[Aim of the exercise] Reproduce the text read from the rows below word for word, line by line, and leave the pictures out of your answer.
(Exercise material begins)
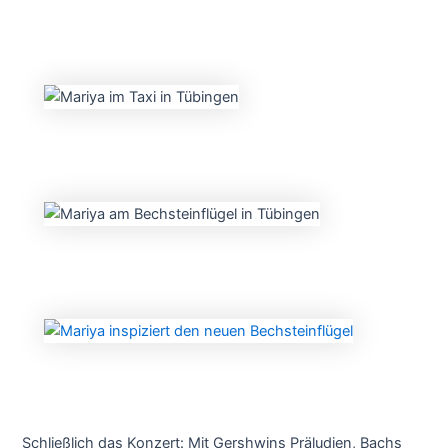
Schließlich das Konzert: Mit Gershwins Präludien, Bachs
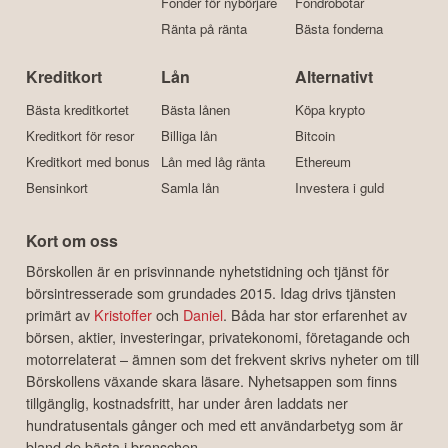
Fonder för nybörjare
Fondrobotar
Ränta på ränta
Bästa fonderna
Kreditkort
Lån
Alternativt
Bästa kreditkortet
Bästa lånen
Köpa krypto
Kreditkort för resor
Billiga lån
Bitcoin
Kreditkort med bonus
Lån med låg ränta
Ethereum
Bensinkort
Samla lån
Investera i guld
Kort om oss
Börskollen är en prisvinnande nyhetstidning och tjänst för
börsintresserade som grundades 2015. Idag drivs tjänsten
primärt av
Kristoffer
och
Daniel
. Båda har stor erfarenhet av
börsen, aktier, investeringar, privatekonomi, företagande och
motorrelaterat – ämnen som det frekvent skrivs nyheter om till
Börskollens växande skara läsare. Nyhetsappen som finns
tillgänglig, kostnadsfritt, har under åren laddats ner
hundratusentals gånger och med ett användarbetyg som är
bland de bästa i branschen.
(Exercise material ends)
[Reply]
Schließlich das Konzert: Mit Gershwins Präludien, Bachs
Fonder för nybörjare
Fondrobotar
Ränta på ränta
Bästa fonderna
Kreditkort
Lån
Alternativt
Bästa kreditkortet
Bästa lånen
Köpa krypto
Kreditkort för resor
Billiga lån
Bitcoin
Kreditkort med bonus
Lån med låg ränta
Ethereum
Bensinkort
Samla lån
Investera i guld
Kort om oss
Börskollen är en prisvinnande nyhetstidning och tjänst för
börsintresserade som grundades 2015. Idag drivs tjänsten
primärt av
Kristoffer
och
Daniel
. Båda har stor erfarenhet av
börsen, aktier, investeringar, privatekonomi, företagande och
motorrelaterat – ämnen som det frekvent skrivs nyheter om till
Börskollens växande skara läsare. Nyhetsappen som finns
tillgänglig, kostnadsfritt, har under åren laddats ner
hundratusentals gånger och med ett användarbetyg som är
bland de bästa i branschen.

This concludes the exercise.